= Texto do exercício =
-- -- --
É claro que JCN nem mereceria sequer duas linhas de comentário ou contra-argumento de ninguém em real estado ético e estádio moral de juízo… Todavia apetece citá-lo aqui, concitando-o ao que ele próprio acaba de escrever e lhe assenta, sem beatice mas agonicamente talvez e a rebate que nem látego em (má) consciência ou luva de desafio e arrependimento, outrossim essas corajosamente cristãs: “Não há felicidade maior do que saber que Deus (…) se entregou à morte para me salvar. (…) Nas nossas cidades e aldeias, nas casas e capelas de Portugal (…) tudo lembra este facto radical. (…) Ele está pendurado por minha causa. Nas paredes das salas, nas frontarias das igrejas, nos quadros dos museus, até no meu peito, em todo o lado a imagem da cruz lembra que Aquele ali, coberto de sangue, foi condenado à morte por minha causa. (…) As razões da condenação acumulo-as a cada momento. Pequenas e grandes traições, mentiras e violências, egoísmo e mesquinhez; sobretudo a terrível tibieza e mediocridade em que mergulham os meus dias. De fora não se vê a podridão que tenho dentro…” (sic).

– Caso portanto para dizer a JCN: Bendito o que veio (em vão?) invocar o nome do Senhor dos deserdados da Terra!

2. O segundo referencial que esta semana se aprofundou, parece-me ser todo o movimento gerado, com enorme e significativa dimensão, à volta da homenagem ao general Ramalho Eanes, cuja cerimónia pública vai decorrer em Lisboa, no dia 25 de Novembro (data bem lembrada…).


Reunindo crescentes adesões, animado e subscrito por um grupo de distintas (conquanto díspares!) personalidades de diversos quadrantes – entre muitos outros, de Adriano Moreira a Rocha Vieira, de Bruto da Costa a Eduardo Lourenço e Mota Amaral, de Jaime Gama e Medeiros Ferreira a Laborinho Lúcio e José Gil, de Loureiro dos Santos, Garcia Leandro e Mendo Henriques a Sobrinho Simões, de Almeida Bruno e Rosa Mota a António Capucho, António Costa e João Salgueiro, de Jorge Miranda e Sampaio da Nóvoa a Medina carreira e Belmiro de Azevedo, de Alexandre Quintanilha a Vasco Graça Moura, de João Lobo Antunes a Pinto da Costa, de Manuel Alegre e Mário Mesquita a Bagão Félix, António Barreto e D. Duarte de Bragança… –, longa é a lista já divulgada  – conforme pode ser apreciado e conhecido na página acessível aqui http://testemunhopublico.pt/Comiss%C3%A3o%20de%20honra.pdf – dos que na decorrente iniciativa e na respectiva comissão de honra se juntaram ao antigo e ético-politicamente referencial Presidente da República, – a quem, recordo, os Açores devem formal e respeitoso reconhecimento autonómico e de quem mereceram pronta solidariedade institucional e pessoal em dolorosas situações como a do Sismo de 80!
-- -- --
= Registos fornecidos =
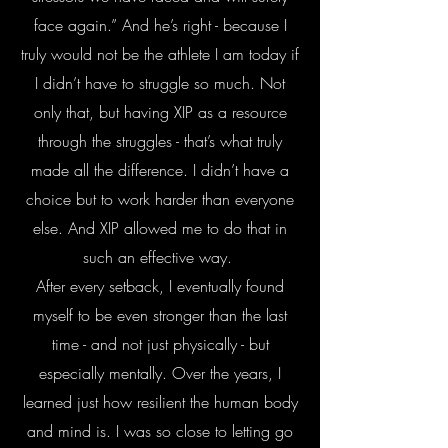
face again.” And he’s right - because I
truly would not be the athlete I am today if
I didn’t have to struggle so much. Not
only that, but having XIP as a resource
through the struggles - that’s what truly
made all the difference. I didn’t have a
choice but to work harder than everyone
else. And XIP allowed me to do that in
such an effective way.
After every setback, I eventually found
myself to be even stronger than the last
time - and not just physically - but
especially mentally. Over the years, I
learned just how resilient the human body
and mind is. I was so close to letting go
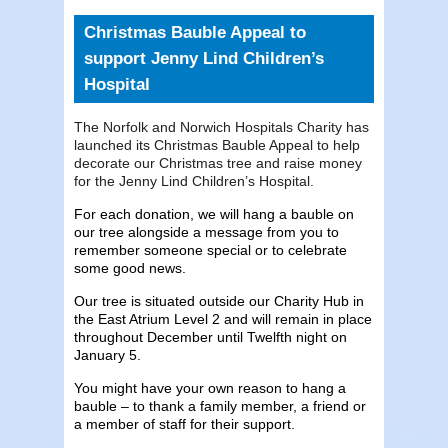
Christmas Bauble Appeal to
support Jenny Lind Children’s
Hospital
The Norfolk and Norwich Hospitals Charity has
launched its Christmas Bauble Appeal to help
decorate our Christmas tree and raise money
for the Jenny Lind Children’s Hospital.
For each donation, we will hang a bauble on
our tree alongside a message from you to
remember someone special or to celebrate
some good news.
Our tree is situated outside our Charity Hub in
the East Atrium Level 2 and will remain in place
throughout December until Twelfth night on
January 5.
You might have your own reason to hang a
bauble – to thank a family member, a friend or
a member of staff for their support.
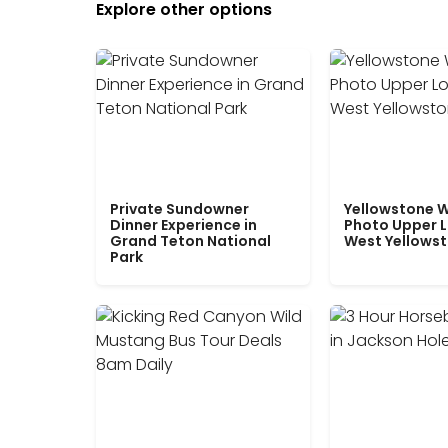
Explore other options
Private Sundowner
Yellowstone W
Dinner Experience in
Photo Upper 
Grand Teton National
West Yellows
Park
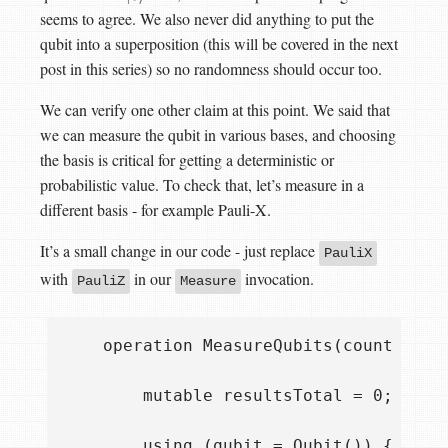
seems to agree. We also never did anything to put the
qubit into a superposition (this will be covered in the next
post in this series) so no randomness should occur too.
We can verify one other claim at this point. We said that
we can measure the qubit in various bases, and choosing
the basis is critical for getting a deterministic or
probabilistic value. To check that, let’s measure in a
different basis - for example Pauli-X.
It’s a small change in our code - just replace
PauliX
with
in our
invocation.
PauliZ
Measure
    operation MeasureQubits(count : Int
        mutable resultsTotal = 0;

        using (qubit = Qubit()) {
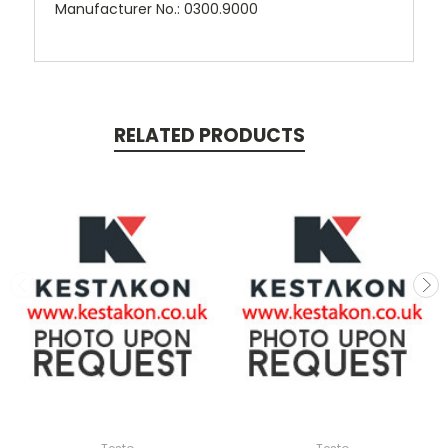
Manufacturer No.: 0300.9000
RELATED PRODUCTS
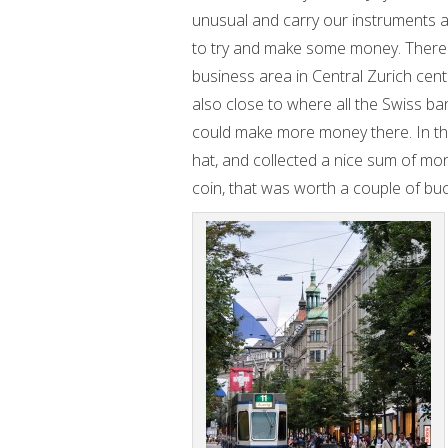
unusual and carry our instruments 
to try and make some money. There 
business area in Central Zurich cent
also close to where all the Swiss ba
could make more money there. In the
hat, and collected a nice sum of mo
coin, that was worth a couple of buc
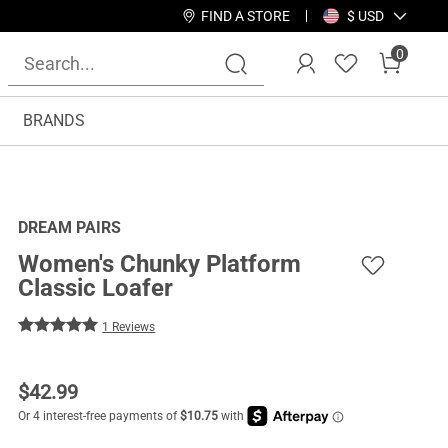
FIND A STORE
$ USD
0
BRANDS
DREAM PAIRS
Women's Chunky Platform
Classic Loafer
1 Reviews
$
42.99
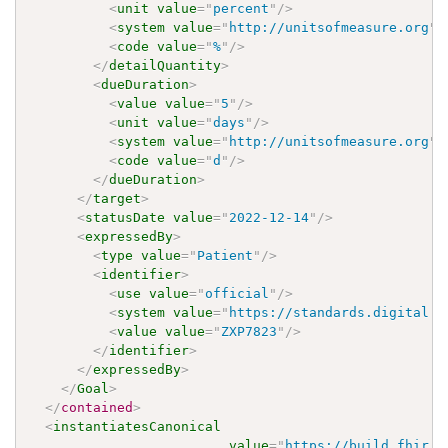
<
unit
value
=
"
percent
"
/>
<
system
value
=
"
http://unitsofmeasure.org
"
/
<
code
value
=
"
%
"
/>
</
detailQuantity
>
<
dueDuration
>
<
value
value
=
"
5
"
/>
<
unit
value
=
"
days
"
/>
<
system
value
=
"
http://unitsofmeasure.org
"
/
<
code
value
=
"
d
"
/>
</
dueDuration
>
</
target
>
<
statusDate
value
=
"
2022-12-14
"
/>
<
expressedBy
>
<
type
value
=
"
Patient
"
/>
<
identifier
>
<
use
value
=
"
official
"
/>
<
system
value
=
"
https://standards.digital.h
<
value
value
=
"
ZXP7823
"
/>
</
identifier
>
</
expressedBy
>
</
Goal
>
</
contained
>
<
instantiatesCanonical
value
=
"
https://build.fhir.o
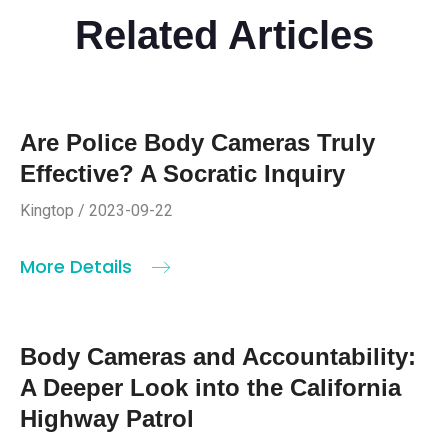
Related Articles
Are Police Body Cameras Truly
Effective? A Socratic Inquiry
Kingtop / 2023-09-22
More Details
Body Cameras and Accountability:
A Deeper Look into the California
Highway Patrol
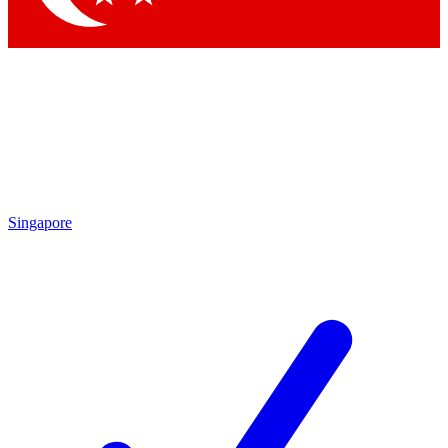
Singapore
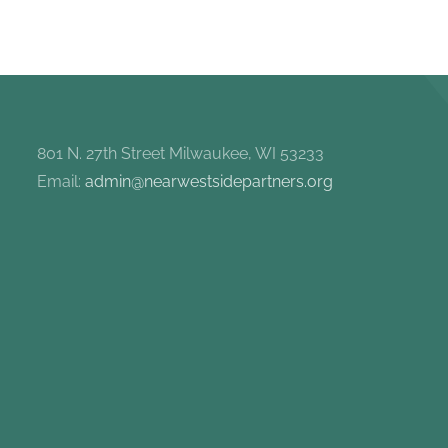
801 N. 27th Street Milwaukee, WI 53233
Email:
admin@nearwestsidepartners.org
-- -- --
= Tarefa =
Por favor, reescreva em forma de lista o parágrafo do texto do exercício que começa por "Reunindo crescentes adesões", conservando os seus factos principais.

= Resposta =
- A iniciativa reúne adesões crescentes.
- É animada e subscrita por um grupo de personalidades distintas, embora díspares, de diversos quadrantes, entre elas Adriano Moreira, Eduardo Lourenço, Jaime Gama, Rosa Mota, António Costa, Manuel Alegre e D. Duarte de Bragança.
- A longa lista já divulgada pode ser consultada em http://testemunhopublico.pt/Comiss%C3%A3o%20de%20honra.pdf.
- Essas personalidades juntaram-se, na iniciativa e na respetiva comissão de honra, ao antigo Presidente da República, uma referência ético-política.
- Os Açores devem-lhe um reconhecimento autonómico formal e respeitoso.
- Dele receberam pronta solidariedade institucional e pessoal em situações dolorosas, como a do Sismo de 80.